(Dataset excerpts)
# # # #

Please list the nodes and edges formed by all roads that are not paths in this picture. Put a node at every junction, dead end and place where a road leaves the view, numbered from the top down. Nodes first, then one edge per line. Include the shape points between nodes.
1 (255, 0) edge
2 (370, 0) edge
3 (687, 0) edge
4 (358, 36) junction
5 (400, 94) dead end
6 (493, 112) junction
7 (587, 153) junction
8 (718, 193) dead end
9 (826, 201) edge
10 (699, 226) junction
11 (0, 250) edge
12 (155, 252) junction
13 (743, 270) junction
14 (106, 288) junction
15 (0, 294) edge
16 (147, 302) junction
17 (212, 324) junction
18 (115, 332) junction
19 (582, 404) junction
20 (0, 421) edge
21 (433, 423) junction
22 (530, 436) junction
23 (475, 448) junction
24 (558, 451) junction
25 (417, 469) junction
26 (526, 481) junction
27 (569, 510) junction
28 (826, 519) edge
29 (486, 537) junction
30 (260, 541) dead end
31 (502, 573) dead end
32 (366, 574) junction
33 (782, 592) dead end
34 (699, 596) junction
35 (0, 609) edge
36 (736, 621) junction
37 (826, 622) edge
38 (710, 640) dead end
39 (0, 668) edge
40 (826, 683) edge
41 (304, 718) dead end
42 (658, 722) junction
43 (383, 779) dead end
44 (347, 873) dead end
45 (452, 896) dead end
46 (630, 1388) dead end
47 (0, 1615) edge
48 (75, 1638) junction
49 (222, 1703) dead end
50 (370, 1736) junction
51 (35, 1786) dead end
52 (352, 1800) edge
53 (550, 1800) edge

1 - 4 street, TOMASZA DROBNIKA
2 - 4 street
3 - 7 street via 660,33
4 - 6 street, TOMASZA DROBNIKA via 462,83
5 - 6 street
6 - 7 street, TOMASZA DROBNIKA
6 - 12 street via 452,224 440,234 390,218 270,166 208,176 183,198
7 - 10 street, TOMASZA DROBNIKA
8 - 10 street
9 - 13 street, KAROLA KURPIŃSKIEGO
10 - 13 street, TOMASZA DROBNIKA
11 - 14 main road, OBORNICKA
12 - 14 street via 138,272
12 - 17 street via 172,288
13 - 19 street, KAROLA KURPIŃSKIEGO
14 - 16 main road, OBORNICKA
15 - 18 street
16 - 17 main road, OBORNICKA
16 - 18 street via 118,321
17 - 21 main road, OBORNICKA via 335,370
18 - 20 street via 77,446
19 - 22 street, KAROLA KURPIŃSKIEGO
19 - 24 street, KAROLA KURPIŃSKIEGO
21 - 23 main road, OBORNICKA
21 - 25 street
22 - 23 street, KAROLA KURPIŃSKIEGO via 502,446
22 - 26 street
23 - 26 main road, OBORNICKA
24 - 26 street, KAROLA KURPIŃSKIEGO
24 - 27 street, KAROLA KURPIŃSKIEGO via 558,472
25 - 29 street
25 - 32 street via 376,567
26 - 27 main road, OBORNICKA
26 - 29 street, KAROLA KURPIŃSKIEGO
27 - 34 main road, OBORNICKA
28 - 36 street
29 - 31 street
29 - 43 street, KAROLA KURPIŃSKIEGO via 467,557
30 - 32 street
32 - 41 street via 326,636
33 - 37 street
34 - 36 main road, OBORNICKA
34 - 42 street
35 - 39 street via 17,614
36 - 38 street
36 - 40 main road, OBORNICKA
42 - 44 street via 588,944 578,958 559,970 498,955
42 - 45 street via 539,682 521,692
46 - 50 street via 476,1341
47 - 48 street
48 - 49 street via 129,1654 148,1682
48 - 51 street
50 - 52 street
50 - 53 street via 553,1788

# # # #

## Action item:
Copy the data above in full, exactly as it reads.

## Response:
Please list the nodes and edges formed by all roads that are not paths in this picture. Put a node at every junction, dead end and place where a road leaves the view, numbered from the top down. Nodes first, then one edge per line. Include the shape points between nodes.
1 (255, 0) edge
2 (370, 0) edge
3 (687, 0) edge
4 (358, 36) junction
5 (400, 94) dead end
6 (493, 112) junction
7 (587, 153) junction
8 (718, 193) dead end
9 (826, 201) edge
10 (699, 226) junction
11 (0, 250) edge
12 (155, 252) junction
13 (743, 270) junction
14 (106, 288) junction
15 (0, 294) edge
16 (147, 302) junction
17 (212, 324) junction
18 (115, 332) junction
19 (582, 404) junction
20 (0, 421) edge
21 (433, 423) junction
22 (530, 436) junction
23 (475, 448) junction
24 (558, 451) junction
25 (417, 469) junction
26 (526, 481) junction
27 (569, 510) junction
28 (826, 519) edge
29 (486, 537) junction
30 (260, 541) dead end
31 (502, 573) dead end
32 (366, 574) junction
33 (782, 592) dead end
34 (699, 596) junction
35 (0, 609) edge
36 (736, 621) junction
37 (826, 622) edge
38 (710, 640) dead end
39 (0, 668) edge
40 (826, 683) edge
41 (304, 718) dead end
42 (658, 722) junction
43 (383, 779) dead end
44 (347, 873) dead end
45 (452, 896) dead end
46 (630, 1388) dead end
47 (0, 1615) edge
48 (75, 1638) junction
49 (222, 1703) dead end
50 (370, 1736) junction
51 (35, 1786) dead end
52 (352, 1800) edge
53 (550, 1800) edge

1 - 4 street, TOMASZA DROBNIKA
2 - 4 street
3 - 7 street via 660,33
4 - 6 street, TOMASZA DROBNIKA via 462,83
5 - 6 street
6 - 7 street, TOMASZA DROBNIKA
6 - 12 street via 452,224 440,234 390,218 270,166 208,176 183,198
7 - 10 street, TOMASZA DROBNIKA
8 - 10 street
9 - 13 street, KAROLA KURPIŃSKIEGO
10 - 13 street, TOMASZA DROBNIKA
11 - 14 main road, OBORNICKA
12 - 14 street via 138,272
12 - 17 street via 172,288
13 - 19 street, KAROLA KURPIŃSKIEGO
14 - 16 main road, OBORNICKA
15 - 18 street
16 - 17 main road, OBORNICKA
16 - 18 street via 118,321
17 - 21 main road, OBORNICKA via 335,370
18 - 20 street via 77,446
19 - 22 street, KAROLA KURPIŃSKIEGO
19 - 24 street, KAROLA KURPIŃSKIEGO
21 - 23 main road, OBORNICKA
21 - 25 street
22 - 23 street, KAROLA KURPIŃSKIEGO via 502,446
22 - 26 street
23 - 26 main road, OBORNICKA
24 - 26 street, KAROLA KURPIŃSKIEGO
24 - 27 street, KAROLA KURPIŃSKIEGO via 558,472
25 - 29 street
25 - 32 street via 376,567
26 - 27 main road, OBORNICKA
26 - 29 street, KAROLA KURPIŃSKIEGO
27 - 34 main road, OBORNICKA
28 - 36 street
29 - 31 street
29 - 43 street, KAROLA KURPIŃSKIEGO via 467,557
30 - 32 street
32 - 41 street via 326,636
33 - 37 street
34 - 36 main road, OBORNICKA
34 - 42 street
35 - 39 street via 17,614
36 - 38 street
36 - 40 main road, OBORNICKA
42 - 44 street via 588,944 578,958 559,970 498,955
42 - 45 street via 539,682 521,692
46 - 50 street via 476,1341
47 - 48 street
48 - 49 street via 129,1654 148,1682
48 - 51 street
50 - 52 street
50 - 53 street via 553,1788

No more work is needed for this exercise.